Göreve geldiğinde Yükseköğretim Kuruluna (YÖK) giderek, katılım finans alanına akademik destek sağlamak adına bir enstitü kurulması gerektiğini dile getirdiğini belirten Aşan, sözlerini şöyle sürdürdü:
"Bu girişim sonucunda bir enstitü kuruldu. İslami finans için önceliğimiz, bu alanda ne kadar kullanılabilir bilgi üretebildiğimizdir. İslami finansı mevcut sisteme alternatif olabilecek bir yapıya kavuşturmak için gereken bilgi birikimine sahip olmalıyız. Yeni ürünler geliştirilebilir, teşvikler verilebilir; bunlar yapılabilecek şeylerdir. Ancak asıl önemli olan, bu alanda bilgi üretmektir."

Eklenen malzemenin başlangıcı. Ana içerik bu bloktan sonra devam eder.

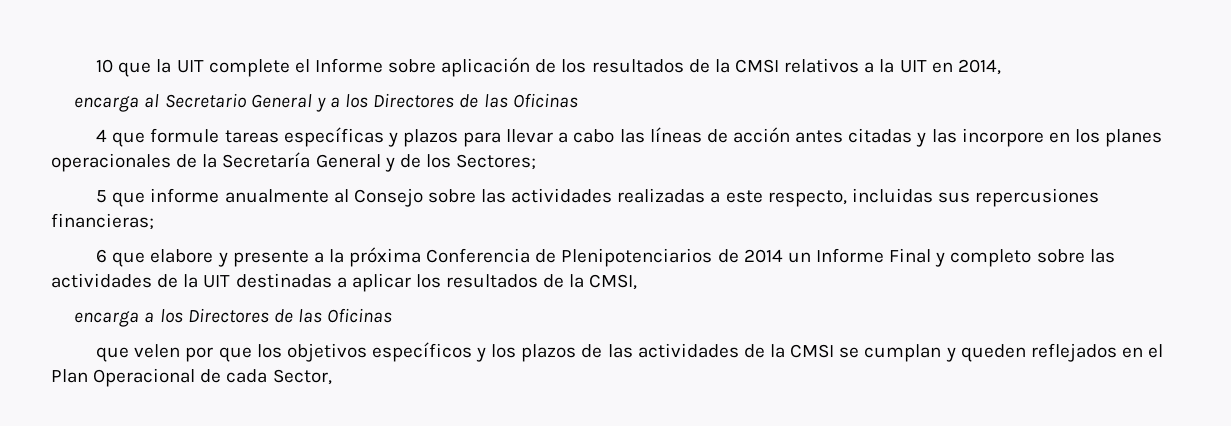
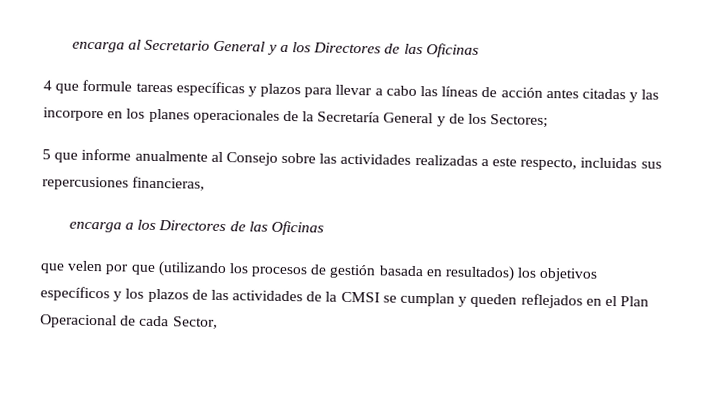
[96,57,1001,77] 10 que la UIT complete el Informe sobre aplicación de los resultados de la CMSI relativos a la UIT en 2014, // -> (71, 47) none
[51,213,154,230] [96,247,1115,267] [51,273,638,292] financieras; // 6 que elabore y presente a la próxima Conferencia de Plenipotenciarios de 2014 un Informe Final y completo sobre las actividades de la UIT destinadas a aplicar los resultados de la CMSI, -> [132,176,206,191] financieras,
(252, 354) none -> [157,261,516,282] (utilizando los procesos de gestión basada en resultados)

" Türkiye'nin bu sektördeki geleceğini olumlu görüyorum"
Türkiye Cumhuriyet Merkez Bankası (TCMB) Denetleme Kurulu Üyesi Mehmet Babacan da TCMB'nin katılım bankacılığına yönelik attığı adımların yaklaşık 6 yılı geride bıraktığını, likidite düzenlemeleri ve rezerv yönetimi konularında doğrudan bu alana müdahil olduğunu belirtti.
Katılım finans alanında kat edilmesi gereken çok yol olduğuna dikkati çeken Babacan, katılım bankacılığının Türkiye'nin potansiyeline uygun bir performans göstermediğini ve mevcut büyüklüklerin erişilebilir seviyeler yanında oldukça mütevazi kaldığını ifade etti.
Sektörün uzun bir yolculuğa çıktığını anlatan Babacan, şu bilgileri paylaştı:
"Akademisyen perspektifiyle baktığımda kurumsallaşmayı çok önemli buluyorum. Zirvenin 12'ncisinin yapılması, bu alanda kurumsallaşmanın bir göstergesidir. Türkiye'de bu konudaki çalışmaların henüz sınırlı sayıda olmasıyla birlikte burada bir ölçek ekonomisi oluşturulduğuna inanıyorum. Fikirlerin geliştirilmesi ve özgün projelerin ortaya konulması hem akademik hem de sektörel yayınlar açısından önemli. Türkiye'nin bu sektördeki geleceğini olumlu görüyorum ve bu alana yapılan tüm yatırımların değerli olduğunu düşünüyorum. Katılım Bankaları Birliği, düzenleyici ve denetleyici kurumlar ile bu alanda çalışan ve yatırım yapan herkesin orta vadede meyvelerini toplayacağına inanıyorum."
Zirve, gün boyu sürecek akademik ve sektör panellerinin ardından dağıtılacak 2024 İslam İktisadı Ödülleri ile sona erecek.